__ABOUT THIS EXERCISE__
Where "SQUARE" occurs in a line of the entries below, copy that line.

━━━ RECORDS TO USE ━━━

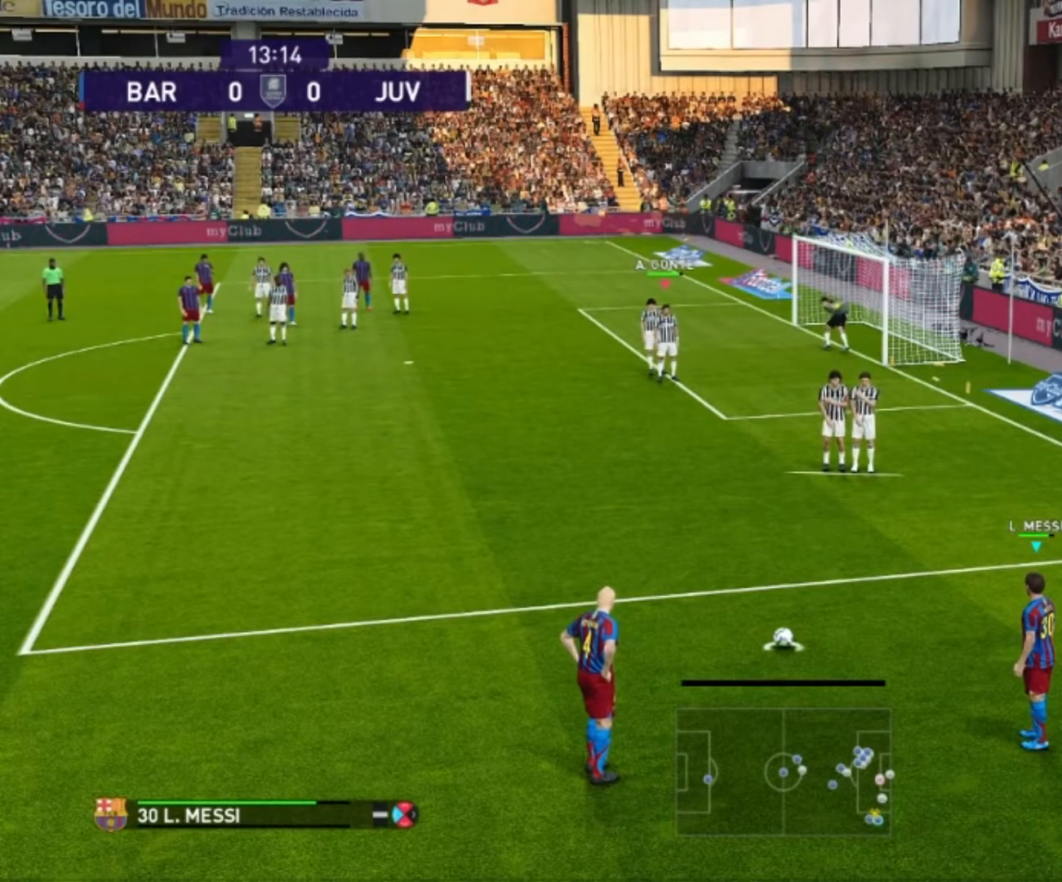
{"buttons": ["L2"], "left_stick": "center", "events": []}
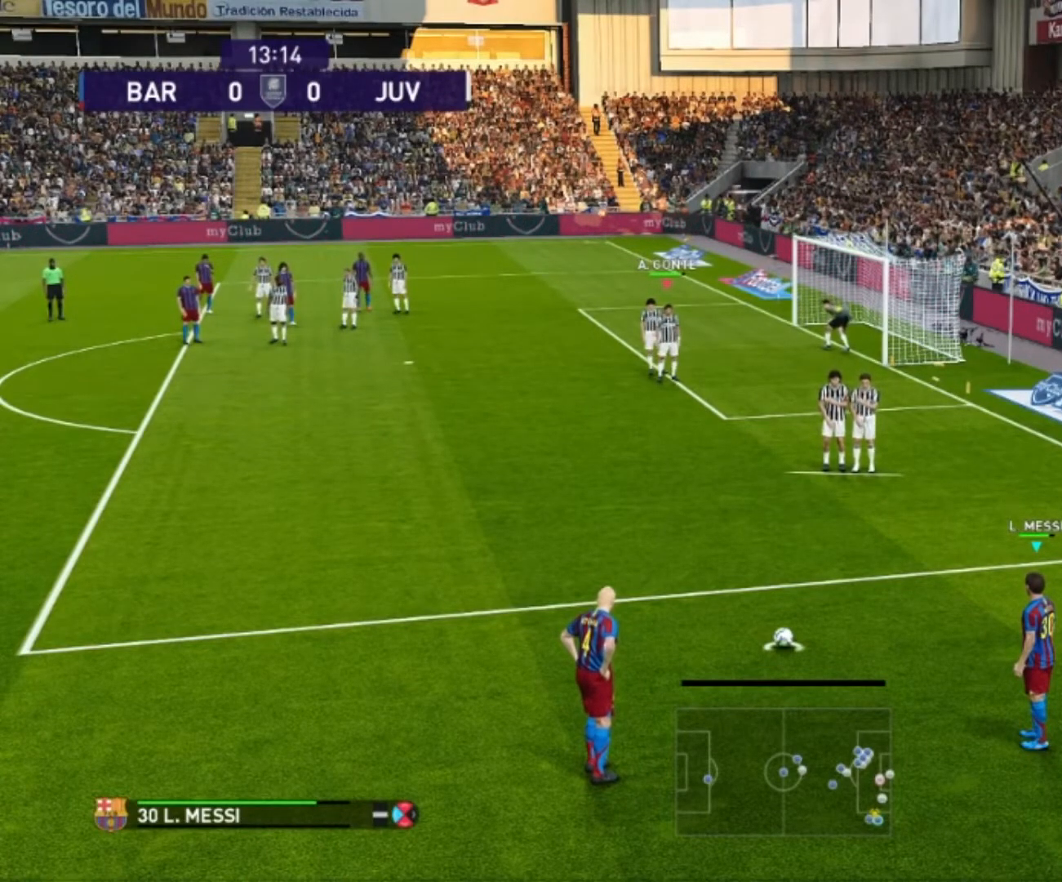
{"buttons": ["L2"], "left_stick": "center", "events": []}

━━━
━━━ RECORDS TO USE ━━━

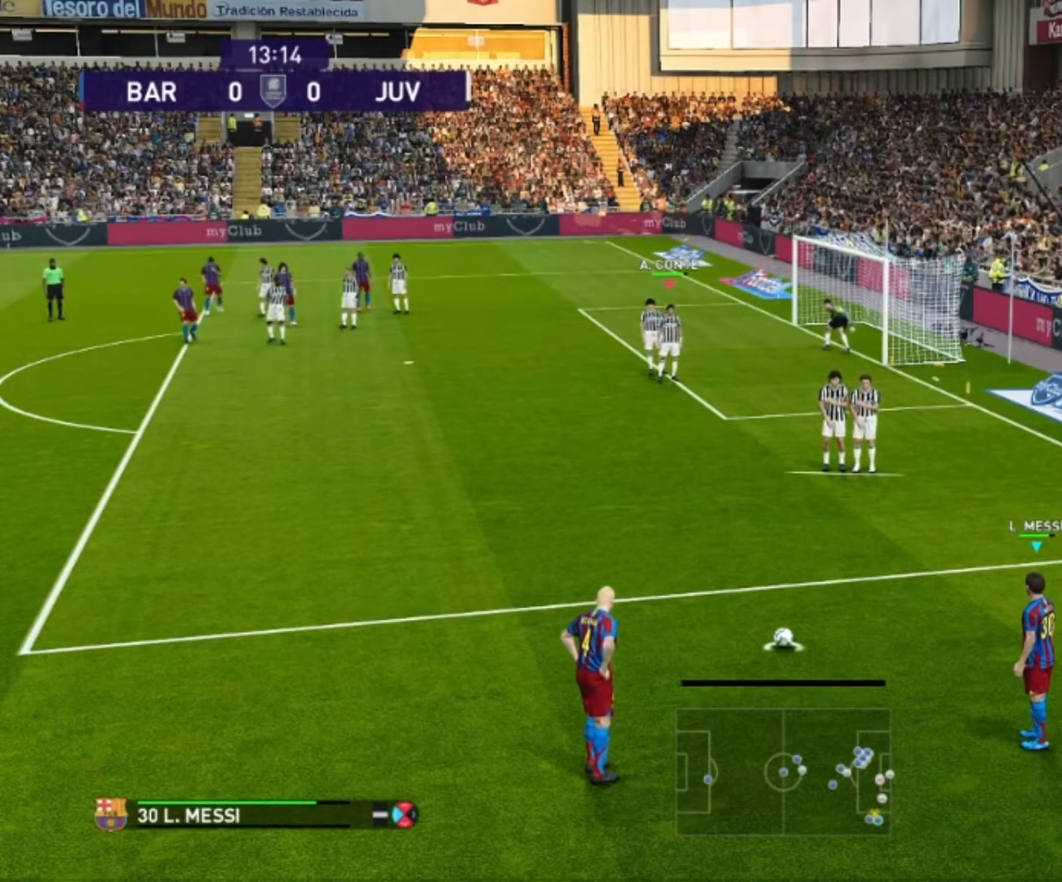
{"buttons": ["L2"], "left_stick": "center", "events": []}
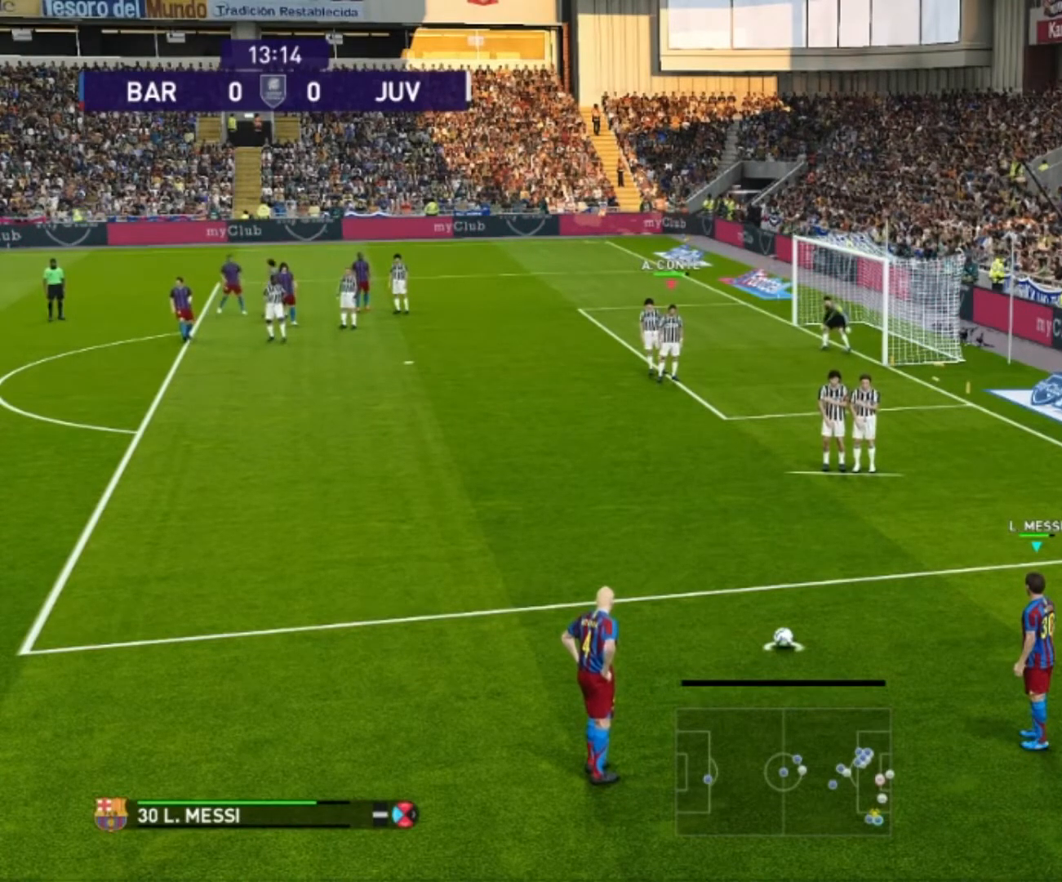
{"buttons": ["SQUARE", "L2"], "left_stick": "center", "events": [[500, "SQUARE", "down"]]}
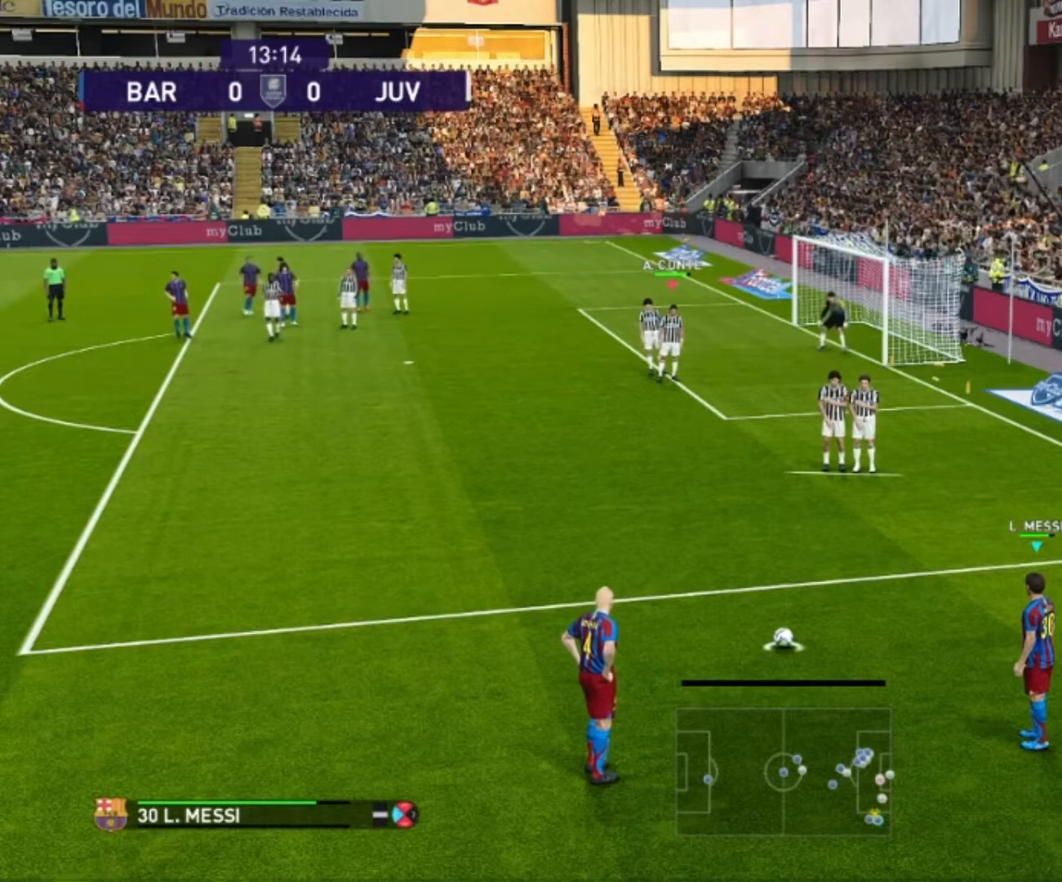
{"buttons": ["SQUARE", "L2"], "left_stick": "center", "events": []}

━━━
━━━ RECORDS TO USE ━━━

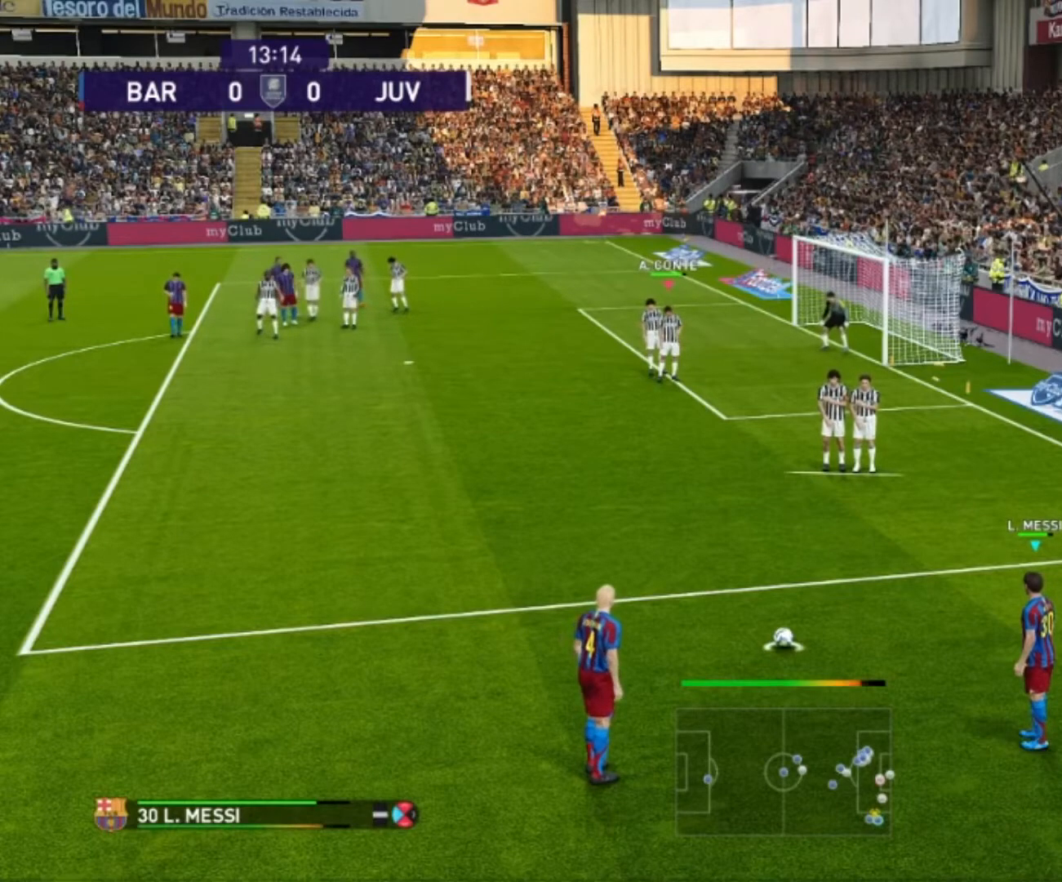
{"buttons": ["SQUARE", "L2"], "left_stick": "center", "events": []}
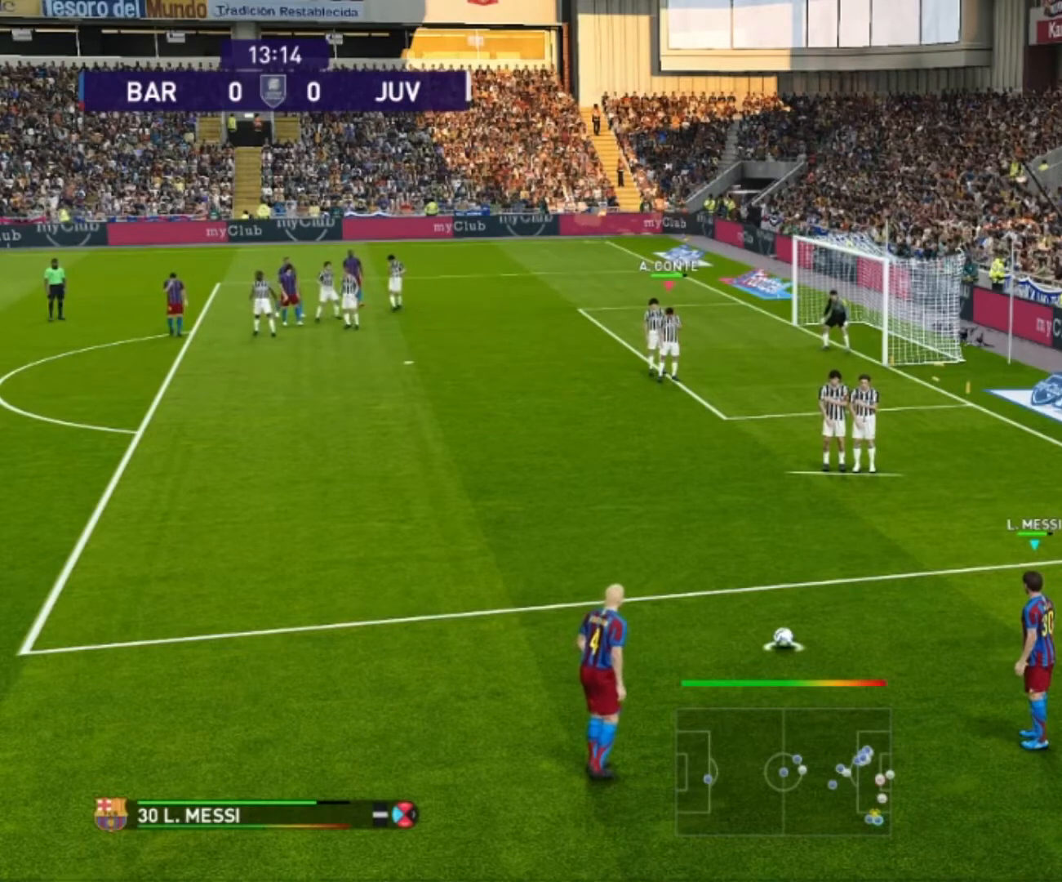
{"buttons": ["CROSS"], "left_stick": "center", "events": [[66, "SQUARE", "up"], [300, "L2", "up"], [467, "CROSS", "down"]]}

━━━

__YOUR RESPONSE__
{"buttons": ["SQUARE", "L2"], "left_stick": "center", "events": [[500, "SQUARE", "down"]]}
{"buttons": ["SQUARE", "L2"], "left_stick": "center", "events": []}
{"buttons": ["SQUARE", "L2"], "left_stick": "center", "events": []}
{"buttons": ["CROSS"], "left_stick": "center", "events": [[66, "SQUARE", "up"], [300, "L2", "up"], [467, "CROSS", "down"]]}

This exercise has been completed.